Published on - Guillaume De Grieve

There's something brewing between musicians and machines

With the new series Bozar Bassment, its annual Abrupt Festival and an impressive line-up, Bozar is renewing its commitment to electronic music. Whether you love spacing out to ambient or prefer the kind of heavy artillery that makes the ground shake, our autumn programme will confirm, convince and astonish you.

Abrupt Festival 

True to tradition, and in partnership with Arty Farty Brussels, we welcome the most exciting names in electronic and alternative music during Abrupt Festival. When Kali Malone released the organ album The Sacrificial Code in 2019, no one could have predicted that it would grow into an internationally acclaimed plea for slowness, focus and introspection. We have chosen the Cathedral of St. Michael and St.
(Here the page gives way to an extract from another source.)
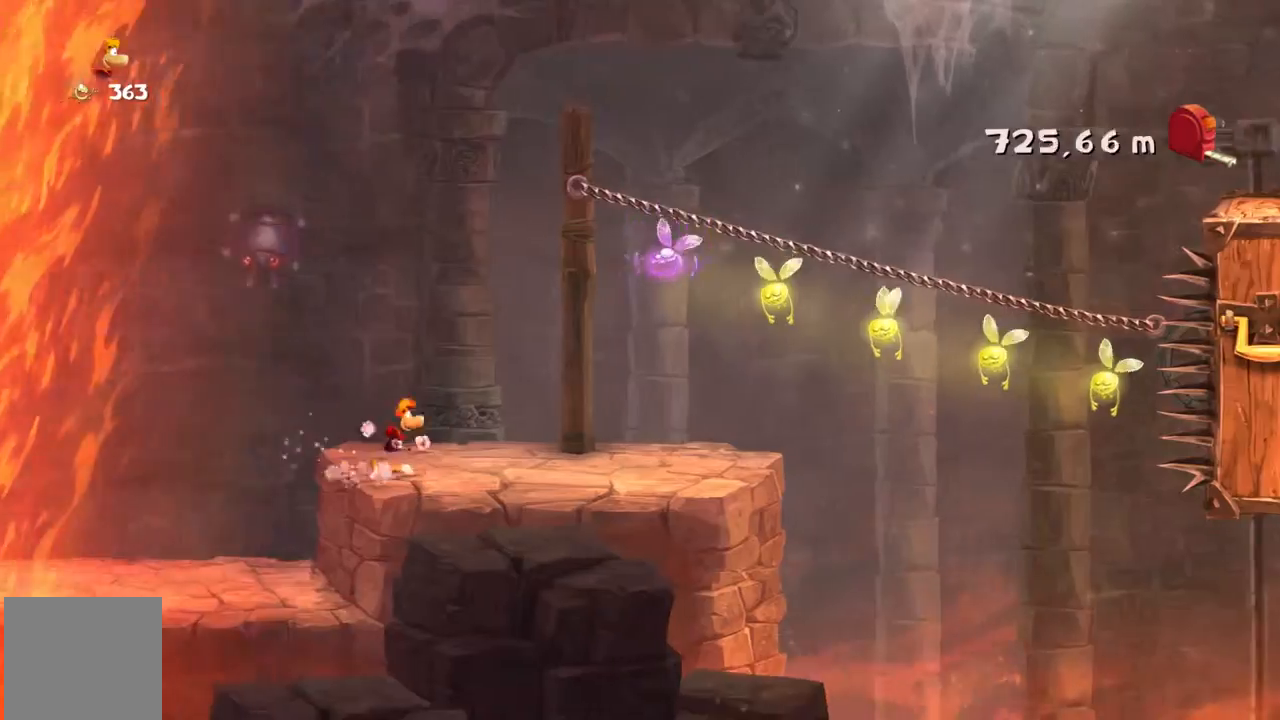
{"buttons": ["R2"], "left_stick": "right", "events": [[101, "A", "down"], [334, "A", "up"]]}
Gudula as a space to contemplate her contemporary ‘early music’. Francisco López is also looking back across several centuries, drawing inspiration from the dark art of Francisco de Goya. Also joining the party are Niels Orens, HIIIT x Maloca, dBridge, Pino Palladino & Blake Mills and Madison Willing.

Bozar Bassment  

Electronic music overloaded with grime, infused with techno or smeared with noise? In the perfect venue, below street level? The new series Bozar Bassment introduces a double bill every month, with live A/V in our underground Terarken Hall. On the bill is Victor De Roo, supporting the multimedia Amnesia Scanner. The IVM trio shares an interest in free improvisation, sparse ambient fantasies and brutalist club mutations. The American Kaitlyn Aurelia Smith is more at home in her own kooky world full of synthesizers. Or if you like your music a little more raw: Axontorr present their ‘research project’, including 3D-printed instruments, and the improv duo Yellow Swans rise up out of Portland’s experimental underground. 

Ambient  

Whether you prefer to close your eyes and slip into a dream world or concentrate deeply on the music, ambient is for everyone looking for a unique listening experience. 8 November promises to be another concert evening to cherish, because the world-famous producer Nicolas Jaar will be presenting Intiha, which he created with the Pakistani singer Ali Sethi. Poems from centuries gone by add depth to Jaar’s storytelling electronics. Ambient meets global. A transmusical embrace. The same could be said of the Spanish multi-instrumentalist Suso Sáiz, who has invited the Brussels-based Echo Collective to put together a solid soundscape. 

Le Motel back from Vietnam 

As if all this weren’t enough, Le Motel will be presenting its project Odd Numbers live for the first time on 1 November, with Vietnamese percussionists and vocalists. The Brussels DJ and producer went travelling in Vietnam in 2023, making field recordings as he went. Back in Brussels, he added Korean poetry to what would ultimately become a collective album. One you want to listen to collectively as well.